**Text shown:**
::::
On the pitch, Andrade was a phenom. As Galeano states, opposing players found it impossible to catch the versatile 22-year-old and if they did, they just bounced off him when attempting to retrieve the ball. Many tried to hack the dynamo down, but he was too silky and strong to be brought down easily.
This exquisite talent saw the youngster crowned La merveille noire – The Black Marvel by a besotted French press, making him football’s first unofficial brand ambassador. Even his teammate Scarone is quoted as swearing he used to hear the midfielder snap his fingers or click his tongue in training, like he was dancing to music when on the ball.
Those at the time compared his presence as he came for the ball to that of rolling thunder, so much so that the African fans in attendance yelled out “Cabio Sile Shango” in salutation, fir they saw him as Shango – the God of Thunder. Like Shango, Andrade led a full red-blooded life and liked to party on and off the pitch, whilst at the same time his dancing talents on the ball led to his team’s groove on the field.
The Marvel downs the hosts
With two clean sheets and ten goals scored so far over the first two rounds, the host nation France awaited the South Americans in a highly anticipated Quarter-Final in front of a packed out 30,000 attendance at the Stade Olympique. Uruguay entered the stadium carrying their own flag as well as the French Tricolore, as a sign of respect and appreciation towards their opponents.
In the lead up to the game, a story had been promoted around by a Spanish journalist claiming that Uruguay had agreed to win by no more than one goal, in order to not embarrass the French. This story looked to have substance when the dominant South Americans went into the break only 2-1 up but, early in the second half, a rare foul committed by Andrade drew whistles and abuse from the home crowd.
This treatment angered Andrade, who proceeded to take his frustrations out by tearing apart the French defence to set up three goals for his teammates. After the match, the youngster was asked to explain his side’s dominance and replied stating that the squad practised by trying to catch chickens.
If Europe was not taking note before, they were now as Uruguay went on to demolish the hosts 5-1 in front of a majorly stunned French attendance to book their place in the semi-final.
Overcoming Dutch courage
Unlike the expectations of their quarter-final tie, the South American side faced their most difficult test of the tournament against another European side in form of the Netherlands. Due to the ease with which they had swept opponents aside so far, it came as no surprise to see Uruguay perhaps underestimate a Dutch side that were known for being difficult to break down.
In the 32nd minute, the Netherlands took a well-deserved lead through a goal from Kees Pijl to send the 8,000 capacity crowd into a sense of shock and feeling that Uruguay had met their match.
This was the first time La Celeste fell behind during the tournament, causing Casto Laguarda, the man greatly responsible for ensuring Uruguay made the trip to Paris in the first place, to give a half-time talk. During this talk, it is said the Uruguayan official reminded the players of the crowds in Montevideo who were anxiously supporting their hopes of success.
::::
**Supplied records:**
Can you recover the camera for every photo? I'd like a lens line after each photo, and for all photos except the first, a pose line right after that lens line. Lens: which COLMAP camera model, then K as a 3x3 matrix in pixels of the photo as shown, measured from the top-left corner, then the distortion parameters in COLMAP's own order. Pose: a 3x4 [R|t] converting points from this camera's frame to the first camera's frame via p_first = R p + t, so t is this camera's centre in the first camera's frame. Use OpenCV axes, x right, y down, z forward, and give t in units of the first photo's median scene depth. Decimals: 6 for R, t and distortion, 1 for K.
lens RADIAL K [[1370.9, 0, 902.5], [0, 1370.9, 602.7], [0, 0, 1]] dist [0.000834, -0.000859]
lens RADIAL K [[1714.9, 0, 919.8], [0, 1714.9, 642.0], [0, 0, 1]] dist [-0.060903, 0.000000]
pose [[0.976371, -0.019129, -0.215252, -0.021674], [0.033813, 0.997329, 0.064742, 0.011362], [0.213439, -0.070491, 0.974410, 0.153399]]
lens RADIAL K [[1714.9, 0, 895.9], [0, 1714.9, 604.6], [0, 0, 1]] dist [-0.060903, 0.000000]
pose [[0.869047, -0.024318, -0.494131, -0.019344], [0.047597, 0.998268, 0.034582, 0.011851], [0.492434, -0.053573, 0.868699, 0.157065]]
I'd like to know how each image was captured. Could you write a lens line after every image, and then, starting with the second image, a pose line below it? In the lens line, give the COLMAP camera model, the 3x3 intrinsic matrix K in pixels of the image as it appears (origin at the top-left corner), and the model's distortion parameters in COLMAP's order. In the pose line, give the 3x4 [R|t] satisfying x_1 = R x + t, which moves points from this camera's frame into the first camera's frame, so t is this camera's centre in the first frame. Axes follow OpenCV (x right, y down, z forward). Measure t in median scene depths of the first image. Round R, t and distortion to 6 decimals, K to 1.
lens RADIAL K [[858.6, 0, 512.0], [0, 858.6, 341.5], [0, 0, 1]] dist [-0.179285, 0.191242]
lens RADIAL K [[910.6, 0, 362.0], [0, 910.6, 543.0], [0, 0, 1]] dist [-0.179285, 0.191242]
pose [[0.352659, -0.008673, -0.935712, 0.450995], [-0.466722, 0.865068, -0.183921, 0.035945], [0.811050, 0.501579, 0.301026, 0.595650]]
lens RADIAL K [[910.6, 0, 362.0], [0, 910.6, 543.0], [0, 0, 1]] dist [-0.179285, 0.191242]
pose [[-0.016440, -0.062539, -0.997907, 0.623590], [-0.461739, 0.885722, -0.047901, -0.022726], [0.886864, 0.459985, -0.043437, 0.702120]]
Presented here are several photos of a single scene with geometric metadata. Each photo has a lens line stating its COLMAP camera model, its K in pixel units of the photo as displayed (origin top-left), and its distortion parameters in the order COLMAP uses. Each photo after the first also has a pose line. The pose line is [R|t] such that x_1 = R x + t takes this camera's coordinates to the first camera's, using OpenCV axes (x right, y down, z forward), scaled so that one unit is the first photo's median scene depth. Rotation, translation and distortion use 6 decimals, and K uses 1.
::::
**Activity A:** In the passage about Andrade, what did the French press crown him?
**Activity B:** Please write the next part of the passage about Andrade and Uruguay, continuing after its last sentence.

**Exercise answer A:** La merveille noire – The Black Marvel.

**Exercise answer B:**
This team talk seemed to work, as the South Americans came back to beat the Dutch 2-1, with two controversial goals. The first, by Cea, was claimed to be offside by the Dutch and the second was an 82nd-minute penalty converted by Héctor Scarone after a disputed handball. None of this mattered to the Uruguayans as the final blew to confirm their place in the Olympic final, with Switzerland their final roadblock to achieving history.
Putting Uruguay on the map
With 10,000 fans being turned away due to a sell-out crowd, contrary to their opening fixture in front of just 3,000 fans, the stage was set at the Stade Olympique for the 1924 Olympic final. Nearby printing houses had gone as far as distributing Uruguay flags to supporters as the anticipation built. With a very cagey start to the first half seeing both sides eager to not relinquish a lead, a 9th minute strike from Pedro Petrone, assisted by Andrade, saw the South Americans have one foot on the winner’s podium.
Two further goals in the second half meant saw the Uruguayans accomplish what was considered the impossible, to become champions of the world and Olympic gold medallists. In celebration, and as a sign of respect, the crowd invaded the pitch to join the Uruguayan heroes as they attempted a lap of honour amidst the pandemonium surrounding them.
Nothing but praise was heaped upon this special side, and rightly so, with the editor of L’ Equipe describing the Uruguayans as being “like thoroughbreds next to farm horses”, referring to the ease with which they beat any opponent in front of them.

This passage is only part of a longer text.